Methylation Data Analysis Tutorial

The way we present in this tutorial is widely applicable to any Illumina methylation arrays or other technologies. The key is to separate methylation sites into two categories: promoters and others. The promoter is slightly different from the CpG island. 30% of genes don't have CpG islands around their TSS. The methylation levels of such genes' promoters are appropriately controlled without a CpG island. Thus, we start from the preparation to analyze the comprehensive promoters, not only CpG islands.
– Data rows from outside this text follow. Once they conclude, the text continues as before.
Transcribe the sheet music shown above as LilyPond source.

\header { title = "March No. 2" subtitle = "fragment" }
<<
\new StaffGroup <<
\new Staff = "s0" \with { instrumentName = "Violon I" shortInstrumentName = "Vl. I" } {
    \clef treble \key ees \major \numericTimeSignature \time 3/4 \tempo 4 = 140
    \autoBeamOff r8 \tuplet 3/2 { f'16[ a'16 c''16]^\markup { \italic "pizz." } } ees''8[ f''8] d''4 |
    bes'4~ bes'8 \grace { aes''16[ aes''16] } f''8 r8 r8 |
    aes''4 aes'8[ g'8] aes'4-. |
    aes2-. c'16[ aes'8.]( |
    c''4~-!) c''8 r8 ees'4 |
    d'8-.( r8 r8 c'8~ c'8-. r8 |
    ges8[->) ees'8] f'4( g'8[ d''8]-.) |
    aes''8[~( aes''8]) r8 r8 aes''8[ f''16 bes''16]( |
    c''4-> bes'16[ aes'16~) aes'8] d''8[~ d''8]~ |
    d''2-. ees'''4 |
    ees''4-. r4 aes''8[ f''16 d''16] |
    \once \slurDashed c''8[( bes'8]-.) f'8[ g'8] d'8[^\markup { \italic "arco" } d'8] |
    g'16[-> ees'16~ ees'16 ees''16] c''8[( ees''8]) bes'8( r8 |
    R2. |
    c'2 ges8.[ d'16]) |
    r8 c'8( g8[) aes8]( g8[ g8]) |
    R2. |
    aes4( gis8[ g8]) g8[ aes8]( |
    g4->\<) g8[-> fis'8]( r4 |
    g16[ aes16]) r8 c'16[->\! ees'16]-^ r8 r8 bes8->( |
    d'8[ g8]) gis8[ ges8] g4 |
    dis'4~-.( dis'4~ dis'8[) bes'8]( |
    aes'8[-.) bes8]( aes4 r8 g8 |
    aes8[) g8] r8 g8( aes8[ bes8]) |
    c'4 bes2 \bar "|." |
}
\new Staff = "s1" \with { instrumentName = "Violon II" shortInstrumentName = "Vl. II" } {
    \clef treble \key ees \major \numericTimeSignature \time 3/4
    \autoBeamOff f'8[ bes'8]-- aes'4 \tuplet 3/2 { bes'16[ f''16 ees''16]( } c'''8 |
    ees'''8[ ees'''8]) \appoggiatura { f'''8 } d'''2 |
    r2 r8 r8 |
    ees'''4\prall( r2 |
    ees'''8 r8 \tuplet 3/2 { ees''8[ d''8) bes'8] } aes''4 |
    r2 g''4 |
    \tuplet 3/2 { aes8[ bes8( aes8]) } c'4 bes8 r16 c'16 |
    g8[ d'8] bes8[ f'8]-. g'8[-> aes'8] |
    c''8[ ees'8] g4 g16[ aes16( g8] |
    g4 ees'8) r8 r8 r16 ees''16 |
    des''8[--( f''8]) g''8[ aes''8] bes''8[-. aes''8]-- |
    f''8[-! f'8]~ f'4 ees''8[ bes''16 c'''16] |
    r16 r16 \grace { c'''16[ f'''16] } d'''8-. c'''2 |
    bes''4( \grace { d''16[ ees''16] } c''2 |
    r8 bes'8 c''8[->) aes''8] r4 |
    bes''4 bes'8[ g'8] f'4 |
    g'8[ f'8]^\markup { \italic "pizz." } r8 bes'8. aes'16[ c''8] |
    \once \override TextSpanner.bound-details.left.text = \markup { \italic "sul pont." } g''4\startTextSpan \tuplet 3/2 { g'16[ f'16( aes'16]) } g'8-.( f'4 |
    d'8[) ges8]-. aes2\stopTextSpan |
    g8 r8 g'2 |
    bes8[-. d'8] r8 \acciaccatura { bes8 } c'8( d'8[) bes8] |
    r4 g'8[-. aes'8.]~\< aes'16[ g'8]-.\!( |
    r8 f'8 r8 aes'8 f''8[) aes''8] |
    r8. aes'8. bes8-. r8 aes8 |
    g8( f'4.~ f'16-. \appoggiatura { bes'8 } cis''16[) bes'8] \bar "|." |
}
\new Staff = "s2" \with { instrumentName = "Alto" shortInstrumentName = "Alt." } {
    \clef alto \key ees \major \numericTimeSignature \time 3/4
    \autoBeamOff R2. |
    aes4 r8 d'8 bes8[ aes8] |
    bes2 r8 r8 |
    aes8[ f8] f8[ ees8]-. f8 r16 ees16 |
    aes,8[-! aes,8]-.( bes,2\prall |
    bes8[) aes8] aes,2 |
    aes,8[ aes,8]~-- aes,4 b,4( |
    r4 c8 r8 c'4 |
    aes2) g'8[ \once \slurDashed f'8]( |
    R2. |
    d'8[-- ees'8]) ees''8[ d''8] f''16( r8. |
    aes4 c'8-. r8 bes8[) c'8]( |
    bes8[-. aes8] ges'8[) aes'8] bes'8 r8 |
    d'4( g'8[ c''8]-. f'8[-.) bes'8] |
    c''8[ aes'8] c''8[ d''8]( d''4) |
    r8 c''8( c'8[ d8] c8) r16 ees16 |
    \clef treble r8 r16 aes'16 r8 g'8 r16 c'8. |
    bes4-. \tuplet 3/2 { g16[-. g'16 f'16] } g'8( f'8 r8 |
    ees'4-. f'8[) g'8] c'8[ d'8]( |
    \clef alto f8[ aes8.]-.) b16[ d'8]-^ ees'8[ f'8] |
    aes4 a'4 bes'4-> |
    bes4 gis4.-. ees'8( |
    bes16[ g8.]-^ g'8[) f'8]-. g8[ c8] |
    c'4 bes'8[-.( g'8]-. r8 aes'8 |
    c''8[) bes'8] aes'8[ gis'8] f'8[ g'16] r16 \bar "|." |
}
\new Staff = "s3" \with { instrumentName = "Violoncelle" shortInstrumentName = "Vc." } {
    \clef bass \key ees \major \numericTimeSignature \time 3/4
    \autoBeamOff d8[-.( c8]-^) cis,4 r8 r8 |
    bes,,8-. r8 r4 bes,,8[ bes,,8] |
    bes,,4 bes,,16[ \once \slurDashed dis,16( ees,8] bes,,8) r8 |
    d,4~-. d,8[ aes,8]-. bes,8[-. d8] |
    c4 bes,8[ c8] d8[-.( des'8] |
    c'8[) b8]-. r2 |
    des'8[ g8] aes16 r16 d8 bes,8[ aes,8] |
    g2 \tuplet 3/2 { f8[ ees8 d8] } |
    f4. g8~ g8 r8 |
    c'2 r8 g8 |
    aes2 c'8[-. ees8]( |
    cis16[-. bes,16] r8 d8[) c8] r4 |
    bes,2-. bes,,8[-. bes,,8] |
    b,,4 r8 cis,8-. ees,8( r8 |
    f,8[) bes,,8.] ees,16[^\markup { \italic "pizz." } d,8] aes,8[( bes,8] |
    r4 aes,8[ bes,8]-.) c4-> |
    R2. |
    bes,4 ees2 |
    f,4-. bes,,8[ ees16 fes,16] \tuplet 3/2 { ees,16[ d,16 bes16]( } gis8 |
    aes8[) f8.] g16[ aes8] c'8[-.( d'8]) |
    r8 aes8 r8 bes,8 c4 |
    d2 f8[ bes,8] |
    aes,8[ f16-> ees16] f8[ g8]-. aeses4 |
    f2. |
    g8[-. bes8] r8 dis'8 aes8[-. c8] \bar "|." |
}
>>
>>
Methylation Data Analysis Tutorial 1 - Defining the promoter probes and other probes.

The methylation levels of promoters are generally kept unmethylated, and outside of them are typically kept highly-methylated. CpG islands are nearly equal to promoters, but some promoters exist outside of CpG islands. So, we show how to expand regions to be recognized as promoters flexibly. This is only a basic idea; you can modify the definition to meet your needs.

Methylation Data Analysis Tutorial 2 - Calculating average beta values per promoter or genomic bin.

According to the defined promoter regions in the previous movie, extract probes in the promoters and calculate average beta values per promoter. Other probes are grouped together with neighbors in a fixed-sized genomic bin. Converting enormous individual methylation sites to a manageable number of biological regions makes data analysis easy and understandable.

Methylation Data Analysis Tutorial 3 - Analyzing methylation levels of promoters.

As you know, the methylation levels of promoters are strongly associated with the downstream gene expression patterns. The methylation patterns of promoters are not random; they are controlled somehow. You see the clusters of promoters according to their methylation patterns.

Methylation Data Analysis Tutorial 4 - Analyzing methylation levels of genomic bins.

The methylation patterns of genomic bins don't relate to neighboring genes' expression patterns. However, the methylation patterns of genomic bins form clusters, and they are associated with chromosomal regions. The meaning of it in the biological context needs to be studied.